Me gusta el fútbol. Para ser sincera, más allá de aficiones heredadas y del sonido de fondo en las tardes de domingo, debo auto definirme como futbolera estándar. Nivel medio. Reconoceré que he ido las mismas veces al Arcángel de concierto que a ver un partido. Pero por las noches, más allá de Netflix, mi transistor suena a fútbol con voces de siempre. Vivo en este país, por lo que el porcentaje de fútbol que consumo en cualquier telediario me sitúa en una posición de entendida sobrevenida en la materia.

Que el fútbol tiene un poder que sobrepasa al resto de aficiones, no lo duda nadie. Que despierta pasiones, que mueve millones, que el apego a los colores se convierte en devoción, lo sabemos todos. Lo de que encierra intríngulis arteros y complejos, a los que no siempre nos es fácil seguir el hilo, lo hemos podido constatar de primera mano en nuestra ciudad. Sobre lo nuevo del Córdoba CF ni me atrevo a pronunciarme, me pierdo, un fondo de inversión, una filial española de una consultora estadounidense, la familia real de Baréin, exóticos y surrealistas conceptos leídos sobre nuestro club, ahora, de Segunda B.

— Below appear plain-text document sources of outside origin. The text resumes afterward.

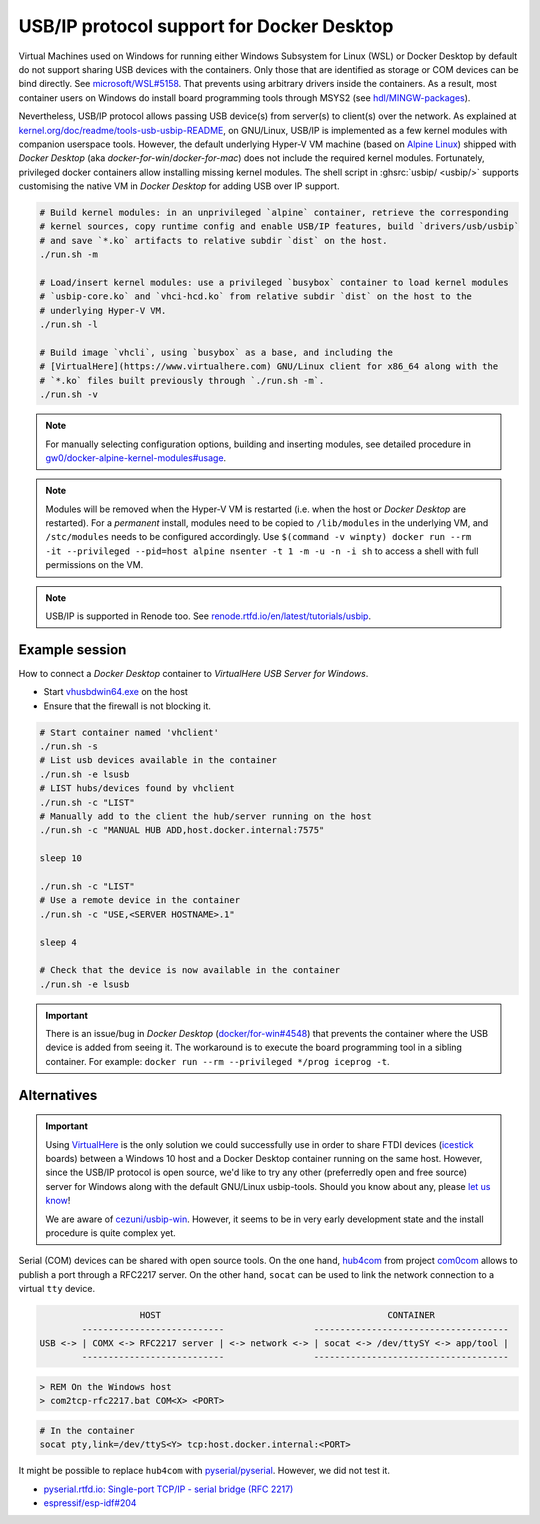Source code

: .. _UserGuide:USBIP:

USB/IP protocol support for Docker Desktop
##########################################

Virtual Machines used on Windows for running either Windows Subsystem for Linux (WSL) or Docker Desktop by default do
not support sharing USB devices with the containers.
Only those that are identified as storage or COM devices can be bind directly.
See `microsoft/WSL#5158 <https://github.com/microsoft/WSL/issues/5158>`__.
That prevents using arbitrary drivers inside the containers.
As a result, most container users on Windows do install board programming tools through MSYS2 (see `hdl/MINGW-packages <https://github.com/hdl/MINGW-packages>`__).

Nevertheless, USB/IP protocol allows passing USB device(s) from server(s) to client(s) over the network.
As explained at `kernel.org/doc/readme/tools-usb-usbip-README <https://www.kernel.org/doc/readme/tools-usb-usbip-README>`__,
on GNU/Linux, USB/IP is implemented as a few kernel modules with companion userspace tools.
However, the default underlying Hyper-V VM machine (based on `Alpine Linux <https://alpinelinux.org/>`__) shipped with
*Docker Desktop* (aka *docker-for-win*/*docker-for-mac*) does not include the required kernel modules.
Fortunately, privileged docker containers allow installing missing kernel modules.
The shell script in :ghsrc:`usbip/ <usbip/>` supports customising the native VM in *Docker Desktop* for adding
USB over IP support.

.. code-block:: bash

   # Build kernel modules: in an unprivileged `alpine` container, retrieve the corresponding
   # kernel sources, copy runtime config and enable USB/IP features, build `drivers/usb/usbip`
   # and save `*.ko` artifacts to relative subdir `dist` on the host.
   ./run.sh -m
   
   # Load/insert kernel modules: use a privileged `busybox` container to load kernel modules
   # `usbip-core.ko` and `vhci-hcd.ko` from relative subdir `dist` on the host to the
   # underlying Hyper-V VM.
   ./run.sh -l
   
   # Build image `vhcli`, using `busybox` as a base, and including the
   # [VirtualHere](https://www.virtualhere.com) GNU/Linux client for x86_64 along with the
   # `*.ko` files built previously through `./run.sh -m`.
   ./run.sh -v

.. note::
  
   For manually selecting configuration options, building and inserting modules, see detailed procedure in `gw0/docker-alpine-kernel-modules#usage <https://github.com/gw0/docker-alpine-kernel-modules#usage>`__.

.. note::
   
   Modules will be removed when the Hyper-V VM is restarted (i.e. when the host or *Docker Desktop* are restarted). For a *permanent* install, modules need to be copied to ``/lib/modules`` in the underlying VM, and ``/stc/modules`` needs to be configured accordingly. Use ``$(command -v winpty) docker run --rm -it --privileged --pid=host alpine nsenter -t 1 -m -u -n -i sh`` to access a shell with full permissions on the VM.

.. note::
   
   USB/IP is supported in Renode too. See `renode.rtfd.io/en/latest/tutorials/usbip <https://renode.readthedocs.io/en/latest/tutorials/usbip.html>`__.

Example session
===============

How to connect a *Docker Desktop* container to *VirtualHere USB Server for Windows*.

* Start `vhusbdwin64.exe <https://www.virtualhere.com/sites/default/files/usbserver/vhusbdwin64.exe>`__ on the host
* Ensure that the firewall is not blocking it.

.. code-block:: bash

   # Start container named 'vhclient'
   ./run.sh -s
   # List usb devices available in the container
   ./run.sh -e lsusb
   # LIST hubs/devices found by vhclient
   ./run.sh -c "LIST"
   # Manually add to the client the hub/server running on the host
   ./run.sh -c "MANUAL HUB ADD,host.docker.internal:7575"
   
   sleep 10
   
   ./run.sh -c "LIST"
   # Use a remote device in the container
   ./run.sh -c "USE,<SERVER HOSTNAME>.1"
   
   sleep 4
   
   # Check that the device is now available in the container
   ./run.sh -e lsusb

.. important::
   
   There is an issue/bug in *Docker Desktop* (`docker/for-win#4548 <https://github.com/docker/for-win/issues/4548>`__) that prevents the container where the USB device is added from seeing it. The workaround is to execute the board programming tool in a sibling container. For example: ``docker run --rm --privileged */prog iceprog -t``.

Alternatives
============

.. important::
   
   Using `VirtualHere <https://www.virtualhere.com>`__ is the only solution we could successfully use in order to share FTDI devices (`icestick <https://www.latticesemi.com/icestick>`__ boards) between a Windows 10 host and a Docker Desktop container running on the same host. However, since the USB/IP protocol is open source, we'd like to try any other (preferredly open and free source) server for Windows along with the default GNU/Linux usbip-tools. Should you know about any, please `let us know <https://github.com/hdl/containers/issues/new>`__!

   We are aware of `cezuni/usbip-win <https://github.com/cezuni/usbip-win>`__. However, it seems to be in very early development state and the install procedure is quite complex yet.


Serial (COM) devices can be shared with open source tools. On the one hand, `hub4com <https://sourceforge.net/projects/com0com/files/hub4com/>`__ from project `com0com <http://com0com.sourceforge.net/>`__ allows to publish a port through a RFC2217 server. On the other hand, ``socat`` can be used to link the network connection to a virtual ``tty`` device.

.. code-block::

                      HOST                                           CONTAINER
           ---------------------------                 -------------------------------------
   USB <-> | COMX <-> RFC2217 server | <-> network <-> | socat <-> /dev/ttySY <-> app/tool |
           ---------------------------                 -------------------------------------


.. code-block:: doscon

   > REM On the Windows host
   > com2tcp-rfc2217.bat COM<X> <PORT>

.. code-block:: bash

   # In the container
   socat pty,link=/dev/ttyS<Y> tcp:host.docker.internal:<PORT>

It might be possible to replace ``hub4com`` with `pyserial/pyserial <https://github.com/pyserial/pyserial>`__. However, we did not test it.

* `pyserial.rtfd.io: Single-port TCP/IP - serial bridge (RFC 2217) <https://pyserial.readthedocs.io/en/latest/examples.html#single-port-tcp-ip-serial-bridge-rfc-2217>`__
* `espressif/esp-idf#204 <https://github.com/espressif/esp-idf/issues/204>`__
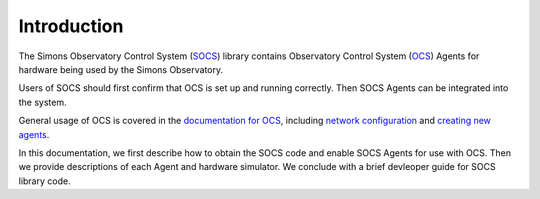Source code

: Introduction
============

The Simons Observatory Control System (`SOCS`_) library contains
Observatory Control System (`OCS`_) Agents for hardware being used by the
Simons Observatory.

Users of SOCS should first confirm that OCS is set up and running
correctly. Then SOCS Agents can be integrated into the system.

General usage of OCS is covered in the `documentation for OCS`_, including
`network configuration`_ and `creating new agents`_.

In this documentation, we first describe how to obtain the SOCS code and enable
SOCS Agents for use with OCS. Then we provide descriptions of each Agent and
hardware simulator. We conclude with a brief devleoper guide for SOCS library
code.

.. _`SOCS`: https://github.com/simonsobs/socs
.. _`OCS`: https://github.com/simonsobs/ocs
.. _`documentation for OCS`: https://ocs.readthedocs.io/
.. _network configuration: https://ocs.readthedocs.io/en/latest/user/network.html
.. _creating new agents: https://ocs.readthedocs.io/en/latest/developer/agents.html
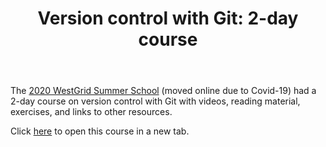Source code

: #+title: Version control with Git: 2-day course
#+slug: git

#+OPTIONS: toc:nil

The [[https://wgschool.netlify.app/][2020 WestGrid Summer School]] (moved online due to Covid-19) had a 2-day course on version control with Git with videos, reading material, exercises, and links to other resources.

Click [[https://wgschool.netlify.app/git/][here]] to open this course in a new tab.
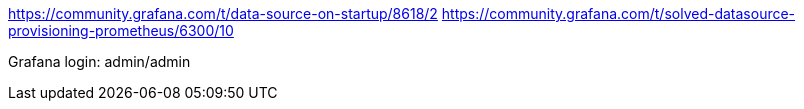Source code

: https://community.grafana.com/t/data-source-on-startup/8618/2
https://community.grafana.com/t/solved-datasource-provisioning-prometheus/6300/10

Grafana login: admin/admin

Pero el fútbol es eso y es mucho más, es el desvele de padres que pierden los papeles y la compostura en los partidos de niños alevines federados. Madres que patinan con los valores que trasmiten en el sosiego de la crianza frente a conductas disruptivas cuando pisan la grada, sino la línea del campo. Es el partido en El Viso a las 21:00 de un domingo entre benjamines, planes familiares embargados. Todo esto da para mucha reflexión, despierta mucha crítica, pero es la realidad de muchísimos amigos y de muchísimos hijos de amigos.

El otro día me reconcilié con los hinchas gracias a un tuit de un amigo poeta futbolero con el que convocaba a una pachanga. Así, sin más. Preguntaba en abierto, si alguien estaba interesado en una pachanga de fútbol 7 a las 10:00 y daba el enclave de la misma. Aclaraba que el nivel era accesible. No había más. Me quedé leyendo, dándole vueltas al concepto, buscando un hilo que desarrollara requisitos. No los encontré. Imaginaba perfiles, aventuraba la foto del equipo resultante. Moría de curiosidad por saber cómo sería el que acudiese. Pero esa convocatoria, esa pauta de relacionarse, sin prejuicios ni pretensiones, tan ajena a todo lo que ocupa tanto puso el foco en lo importante. No había requisitos, ni currículos, ni estirpes. Solo unas botas, un meyba cordobés y fútbol. Muchas pachangas.